August agrees. "Her classes weren't only about gaining knowledge, they were about having your neshama [soul] touched. One of her major themes was that each of us was put here for a unique mission. She challenged us to articulate what were we doing here? What were we doing for God? Her classes helped inculcate the most enlightened form of behavior. For example, if somebody coughed during class, someone else jumped up to bring her water. If someone came in late, someone made sure she had a chair. Shira always said, 'Don't wait to get a call that someone needs help. Just show up.' I changed as a result."
In her farewell remarks at the dessert reception, Smiles reiterated this theme. Quoting a Midrash, she told her audience, "I have tried to impart this important idea of v'asetem atem, you have created yourself. There is tremendous potential in each of us to create ourselves, to make something wonderful of ourselves. What are we doing with our potential?" Smiles acknowledged that for her, expansion of her own potential could only come by moving to Israel, where she has accepted a teaching position at the Darchei Binah seminary. "For me, there is so much more to grow," she said.
Smiles kept a grueling teaching schedule here in Los Angeles.

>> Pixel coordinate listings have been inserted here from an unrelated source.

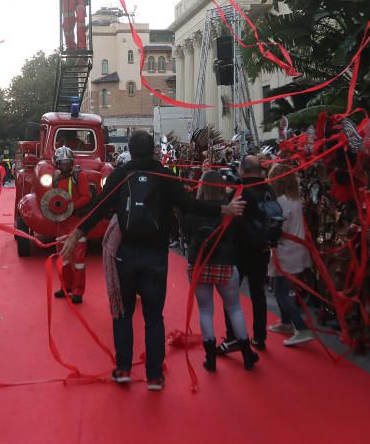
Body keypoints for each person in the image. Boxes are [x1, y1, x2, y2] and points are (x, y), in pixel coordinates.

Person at [61, 130, 245, 390]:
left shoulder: (121, 174)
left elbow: (99, 206)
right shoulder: (163, 175)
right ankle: (155, 375)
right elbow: (187, 204)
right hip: (156, 255)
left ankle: (123, 368)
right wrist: (222, 208)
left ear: (131, 149)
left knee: (123, 313)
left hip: (125, 254)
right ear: (153, 150)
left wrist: (77, 232)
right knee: (154, 316)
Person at [184, 170, 257, 372]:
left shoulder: (193, 209)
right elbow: (243, 233)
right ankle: (247, 354)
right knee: (234, 308)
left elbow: (186, 232)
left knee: (205, 310)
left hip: (199, 263)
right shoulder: (230, 208)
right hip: (225, 262)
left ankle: (210, 358)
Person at [218, 154, 272, 353]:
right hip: (261, 250)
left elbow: (234, 220)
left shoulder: (240, 191)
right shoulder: (269, 190)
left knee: (230, 296)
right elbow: (276, 217)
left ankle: (232, 336)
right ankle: (259, 336)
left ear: (244, 170)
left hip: (240, 251)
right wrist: (268, 241)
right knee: (258, 294)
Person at [265, 165, 314, 347]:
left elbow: (280, 227)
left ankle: (301, 328)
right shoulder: (294, 199)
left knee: (280, 290)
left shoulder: (283, 202)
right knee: (280, 287)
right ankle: (286, 322)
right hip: (295, 248)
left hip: (287, 250)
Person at [51, 146, 93, 304]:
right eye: (62, 163)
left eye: (67, 163)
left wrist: (70, 207)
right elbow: (52, 197)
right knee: (63, 258)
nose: (64, 166)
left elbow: (86, 196)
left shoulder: (79, 176)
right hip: (61, 223)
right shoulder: (55, 177)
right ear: (57, 163)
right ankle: (65, 287)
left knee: (78, 259)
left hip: (76, 223)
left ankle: (78, 291)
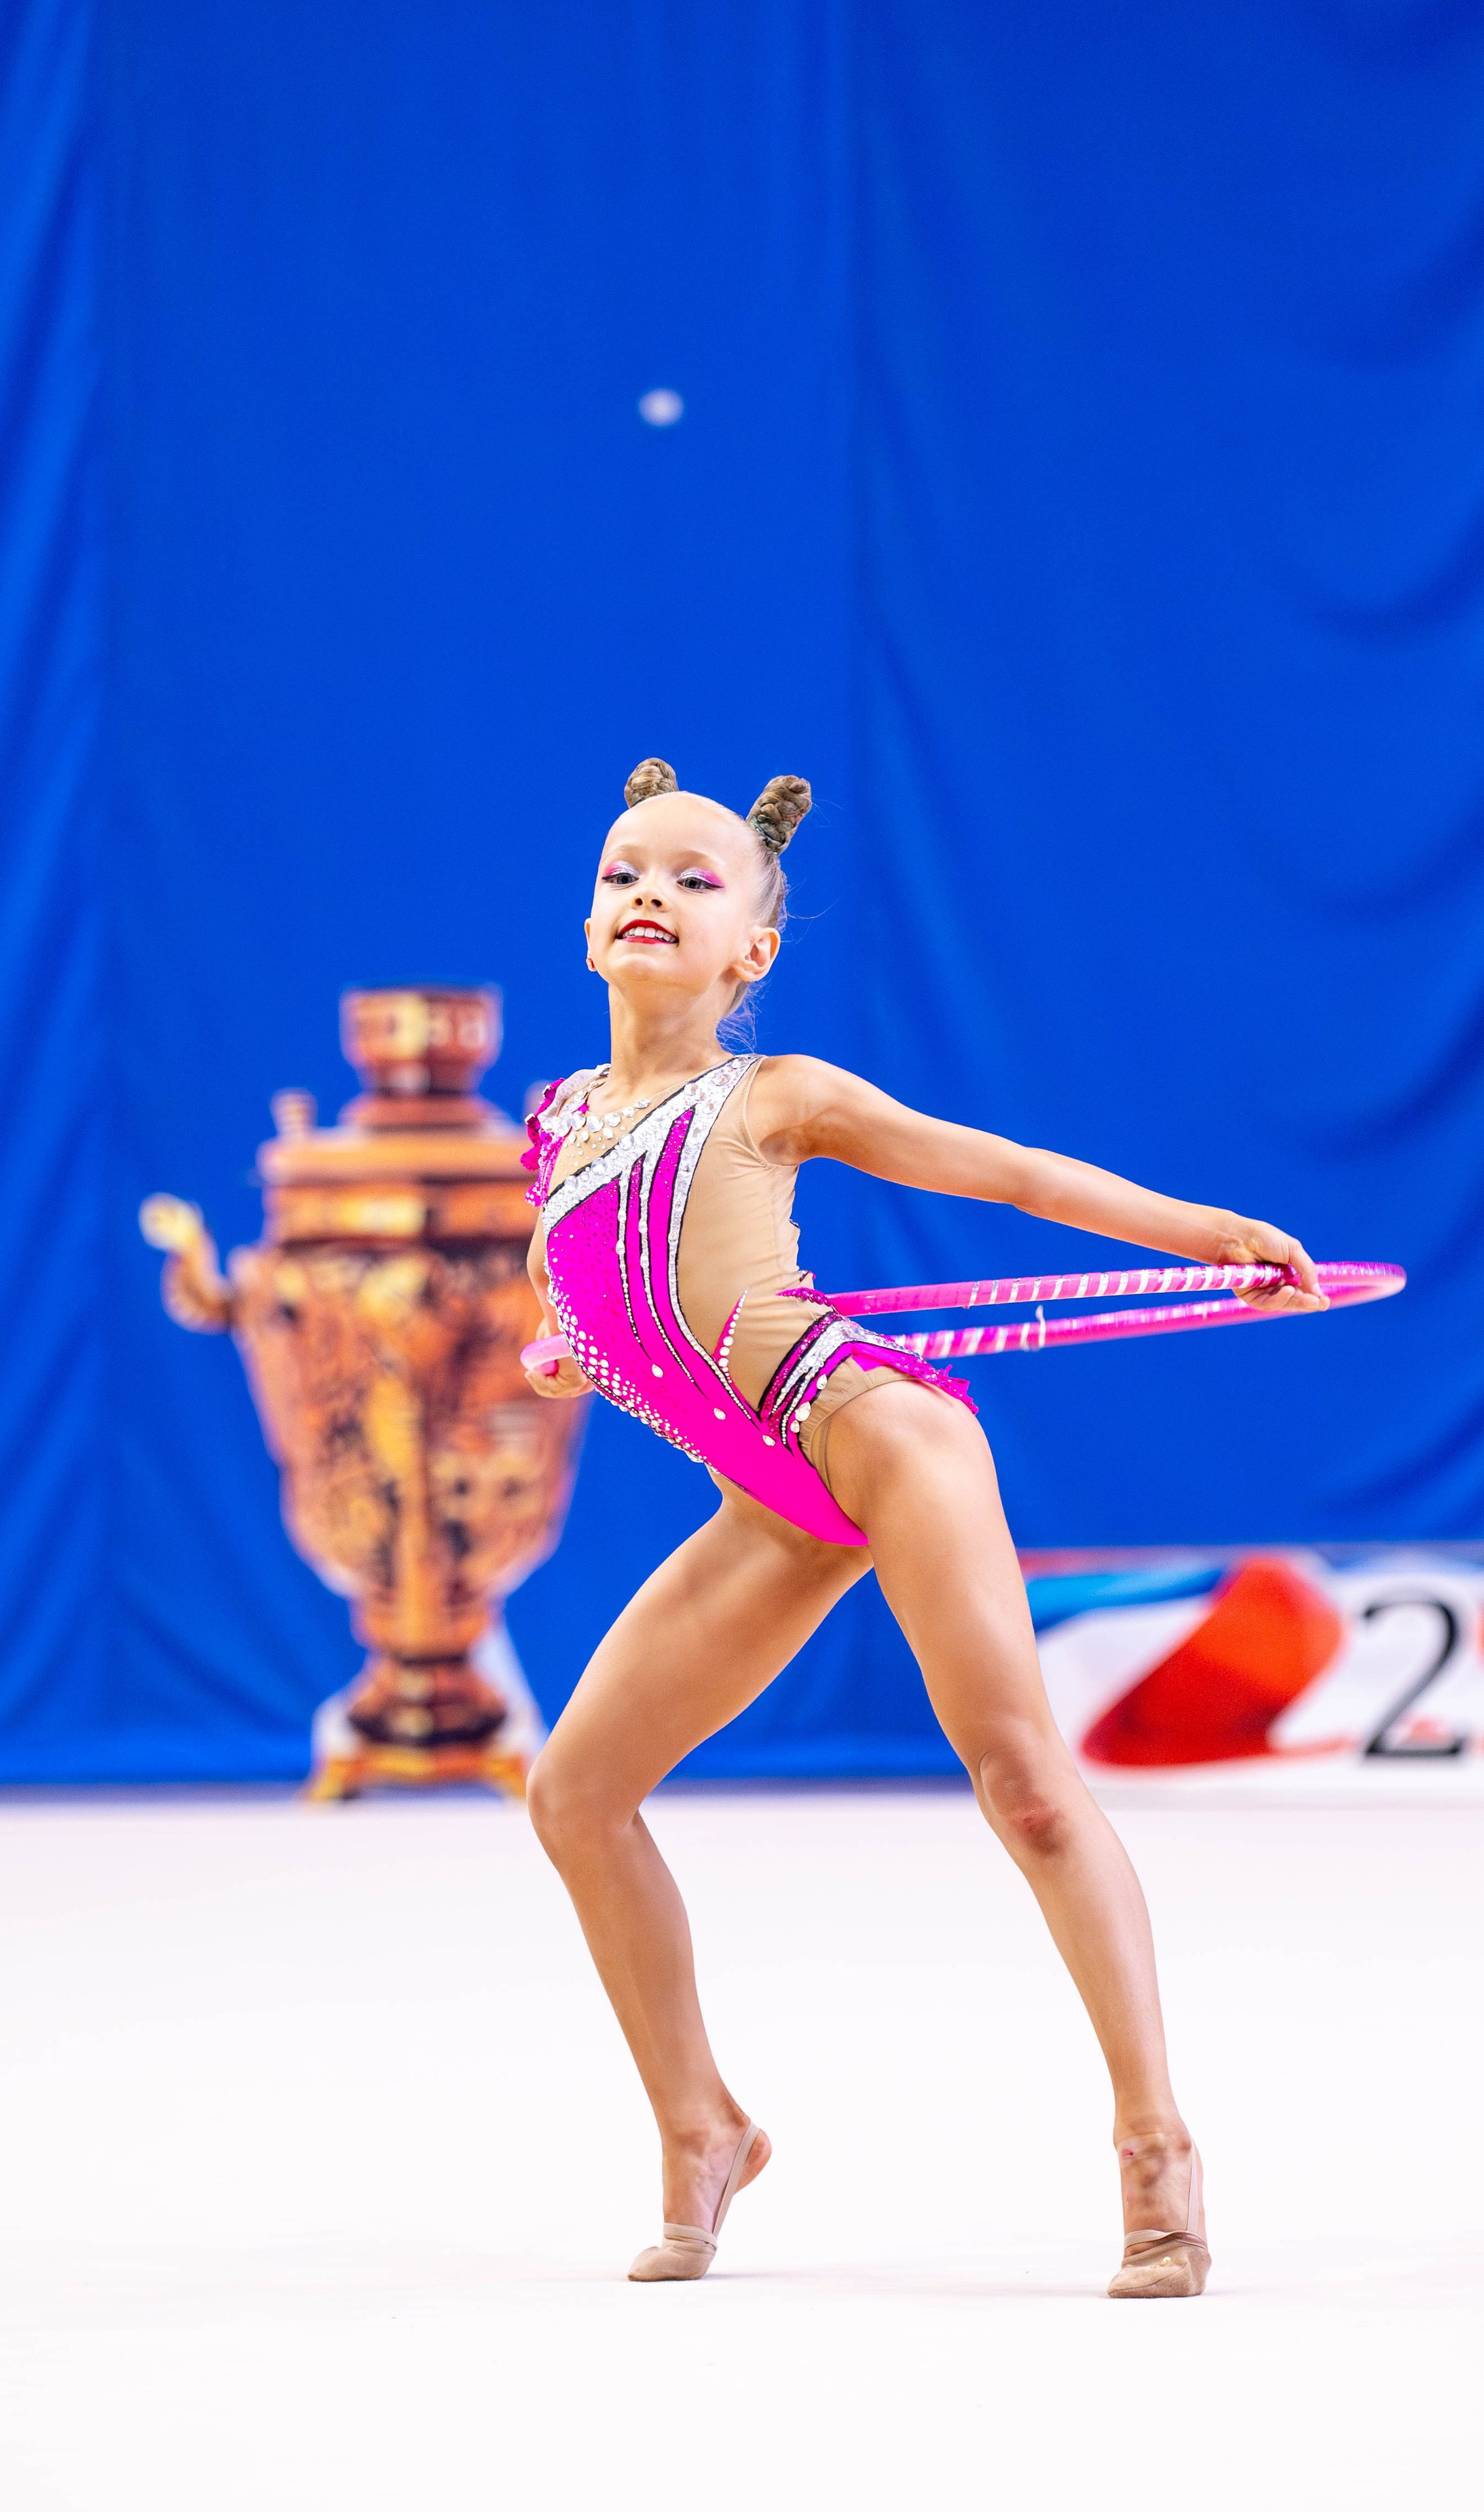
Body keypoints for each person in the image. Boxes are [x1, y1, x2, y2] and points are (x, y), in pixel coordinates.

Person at [521, 757, 1328, 2296]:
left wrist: (1204, 1236)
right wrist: (568, 1334)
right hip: (769, 1503)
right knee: (572, 1791)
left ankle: (1153, 2140)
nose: (651, 894)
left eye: (697, 882)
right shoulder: (555, 1124)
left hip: (875, 1433)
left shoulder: (776, 1094)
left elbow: (1010, 1176)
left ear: (749, 953)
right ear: (586, 922)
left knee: (1021, 1783)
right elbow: (598, 1278)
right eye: (628, 870)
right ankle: (702, 2126)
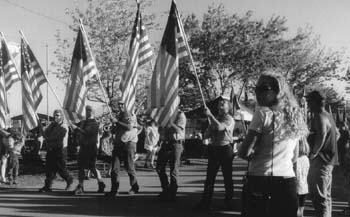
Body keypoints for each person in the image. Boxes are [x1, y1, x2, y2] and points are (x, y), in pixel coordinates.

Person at [238, 70, 308, 217]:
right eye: (256, 89)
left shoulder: (262, 113)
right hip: (287, 181)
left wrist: (252, 152)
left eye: (263, 89)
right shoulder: (295, 115)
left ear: (277, 91)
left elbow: (243, 152)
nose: (257, 93)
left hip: (260, 179)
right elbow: (294, 157)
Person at [197, 97, 235, 210]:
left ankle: (228, 201)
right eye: (220, 103)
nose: (221, 104)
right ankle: (206, 202)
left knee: (227, 177)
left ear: (228, 108)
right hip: (214, 149)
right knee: (210, 178)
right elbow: (207, 134)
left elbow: (219, 127)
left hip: (225, 149)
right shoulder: (215, 118)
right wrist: (207, 131)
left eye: (224, 103)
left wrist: (210, 116)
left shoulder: (229, 119)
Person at [307, 90, 339, 217]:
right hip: (329, 160)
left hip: (321, 160)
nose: (308, 103)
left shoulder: (319, 115)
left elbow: (322, 135)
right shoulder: (328, 116)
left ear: (315, 102)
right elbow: (337, 134)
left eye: (309, 100)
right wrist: (329, 145)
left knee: (319, 197)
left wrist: (314, 153)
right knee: (326, 196)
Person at [105, 99, 140, 197]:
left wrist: (117, 121)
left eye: (122, 104)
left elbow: (129, 127)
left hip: (128, 144)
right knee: (114, 168)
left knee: (129, 167)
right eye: (119, 104)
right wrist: (112, 126)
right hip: (118, 144)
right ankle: (114, 189)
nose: (120, 106)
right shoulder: (119, 115)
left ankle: (134, 187)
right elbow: (116, 129)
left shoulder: (130, 115)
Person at [73, 105, 106, 195]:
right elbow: (78, 132)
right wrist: (74, 127)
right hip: (83, 147)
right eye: (87, 110)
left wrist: (77, 129)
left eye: (90, 110)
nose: (88, 112)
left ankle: (100, 182)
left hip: (91, 147)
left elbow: (88, 133)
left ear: (93, 112)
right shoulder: (83, 122)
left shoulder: (95, 123)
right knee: (80, 167)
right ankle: (81, 186)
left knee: (92, 167)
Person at [39, 110, 74, 192]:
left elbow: (58, 137)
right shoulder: (52, 125)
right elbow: (45, 133)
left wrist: (48, 138)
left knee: (61, 169)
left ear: (62, 116)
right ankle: (48, 185)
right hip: (51, 149)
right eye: (55, 115)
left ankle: (69, 181)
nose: (56, 117)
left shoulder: (64, 126)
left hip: (60, 150)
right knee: (49, 168)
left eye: (58, 115)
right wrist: (41, 127)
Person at [156, 110, 186, 201]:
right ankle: (166, 189)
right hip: (166, 143)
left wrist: (171, 123)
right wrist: (161, 132)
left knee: (173, 170)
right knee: (159, 168)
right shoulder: (165, 115)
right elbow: (161, 130)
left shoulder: (180, 115)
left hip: (176, 144)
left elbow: (179, 130)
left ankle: (172, 193)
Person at [295, 138, 310, 217]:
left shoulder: (295, 160)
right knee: (301, 212)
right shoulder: (306, 159)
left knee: (295, 211)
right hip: (304, 188)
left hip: (296, 187)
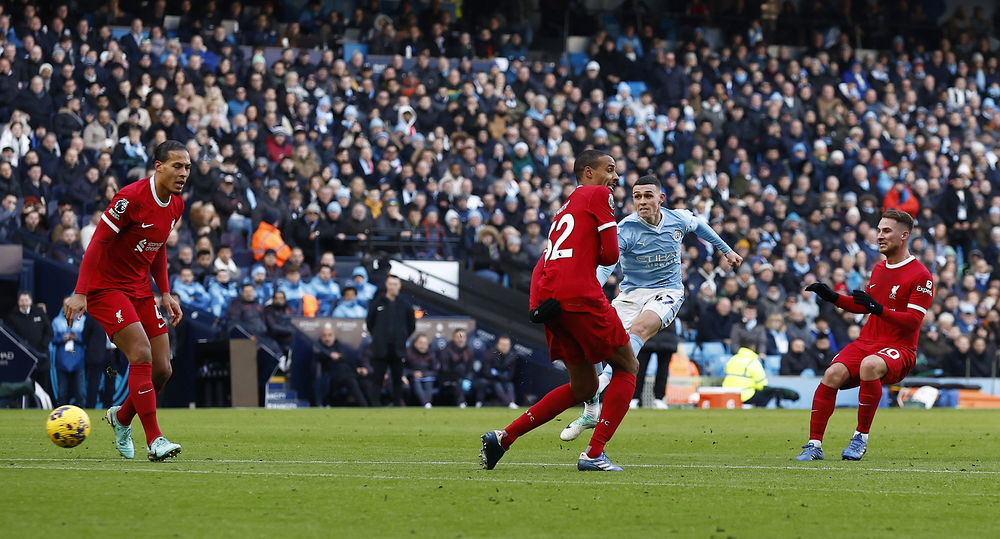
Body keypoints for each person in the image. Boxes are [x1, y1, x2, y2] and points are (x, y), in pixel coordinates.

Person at [480, 150, 641, 472]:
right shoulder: (598, 195)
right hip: (580, 294)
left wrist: (534, 307)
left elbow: (543, 261)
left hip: (550, 301)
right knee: (627, 366)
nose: (615, 177)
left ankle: (504, 438)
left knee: (584, 388)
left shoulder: (564, 209)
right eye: (609, 169)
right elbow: (611, 255)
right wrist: (593, 255)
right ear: (588, 172)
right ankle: (594, 454)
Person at [561, 175, 741, 441]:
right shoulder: (625, 229)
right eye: (637, 197)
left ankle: (601, 384)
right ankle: (591, 410)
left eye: (647, 195)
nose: (642, 201)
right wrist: (591, 290)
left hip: (667, 291)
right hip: (631, 293)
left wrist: (727, 251)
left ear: (661, 198)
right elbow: (607, 266)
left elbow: (700, 225)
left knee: (638, 330)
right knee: (596, 343)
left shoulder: (678, 219)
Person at [63, 140, 189, 462]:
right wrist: (81, 292)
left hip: (140, 288)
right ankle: (155, 440)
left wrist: (165, 291)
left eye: (187, 167)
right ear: (158, 166)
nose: (184, 173)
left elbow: (158, 246)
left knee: (163, 369)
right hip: (106, 288)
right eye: (177, 166)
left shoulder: (176, 204)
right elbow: (97, 243)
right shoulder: (129, 198)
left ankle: (121, 418)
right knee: (141, 353)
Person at [797, 210, 933, 461]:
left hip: (900, 348)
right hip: (867, 342)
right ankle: (814, 445)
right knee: (832, 374)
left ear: (904, 235)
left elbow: (913, 322)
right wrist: (833, 297)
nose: (879, 236)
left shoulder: (921, 275)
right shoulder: (879, 269)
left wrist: (878, 309)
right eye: (879, 230)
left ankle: (860, 437)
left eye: (886, 231)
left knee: (870, 365)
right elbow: (865, 305)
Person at [365, 274, 416, 406]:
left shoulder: (405, 305)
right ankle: (374, 405)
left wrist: (402, 336)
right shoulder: (377, 303)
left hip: (398, 348)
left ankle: (397, 404)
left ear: (400, 286)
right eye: (391, 284)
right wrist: (378, 337)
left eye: (395, 284)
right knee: (377, 378)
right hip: (380, 348)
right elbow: (370, 323)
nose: (393, 287)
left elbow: (411, 325)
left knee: (397, 379)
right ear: (386, 285)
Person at [5, 291, 54, 403]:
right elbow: (11, 338)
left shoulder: (39, 313)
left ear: (31, 301)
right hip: (24, 360)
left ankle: (43, 407)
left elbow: (49, 331)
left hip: (42, 359)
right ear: (18, 302)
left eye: (26, 300)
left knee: (43, 387)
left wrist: (42, 347)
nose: (24, 303)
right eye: (22, 300)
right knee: (23, 388)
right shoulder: (13, 318)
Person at [314, 325, 369, 407]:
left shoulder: (340, 347)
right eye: (324, 336)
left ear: (334, 336)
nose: (327, 338)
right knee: (351, 380)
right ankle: (365, 407)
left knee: (365, 382)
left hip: (349, 373)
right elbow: (318, 357)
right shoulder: (319, 348)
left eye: (329, 335)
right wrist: (329, 355)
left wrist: (357, 369)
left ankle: (374, 405)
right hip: (334, 376)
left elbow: (348, 360)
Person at [52, 298, 86, 406]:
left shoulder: (83, 320)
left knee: (79, 392)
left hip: (78, 360)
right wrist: (61, 338)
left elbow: (88, 338)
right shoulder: (57, 321)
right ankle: (60, 413)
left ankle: (80, 414)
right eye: (65, 304)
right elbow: (52, 339)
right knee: (62, 392)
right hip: (62, 361)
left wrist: (77, 337)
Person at [404, 333, 437, 408]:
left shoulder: (431, 354)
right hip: (412, 378)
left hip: (427, 377)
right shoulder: (409, 353)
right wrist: (413, 373)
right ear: (415, 343)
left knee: (429, 381)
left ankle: (427, 403)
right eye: (420, 343)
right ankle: (425, 403)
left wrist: (425, 374)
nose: (423, 346)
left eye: (425, 343)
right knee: (416, 381)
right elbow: (404, 368)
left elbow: (435, 370)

In addition to teaching 11th-grade girls at Yeshiva University Los Angeles, she gave six other classes throughout the week, including one in the La Brea area on Shabbat that drew about 100 women. She has also written three teachers' guides for Jewish texts that are now used by educators worldwide. Now that their teacher is in Israel, many of her former students continue to learn together each week, "a true and fitting legacy," as one student observed. While new teachers are being hired, it is an unenviable task to follow in Smiles' footsteps. "I feel bereft," August said. "I don't know how she'll be replaced. It's been a blessing to learn with her. She's very rare."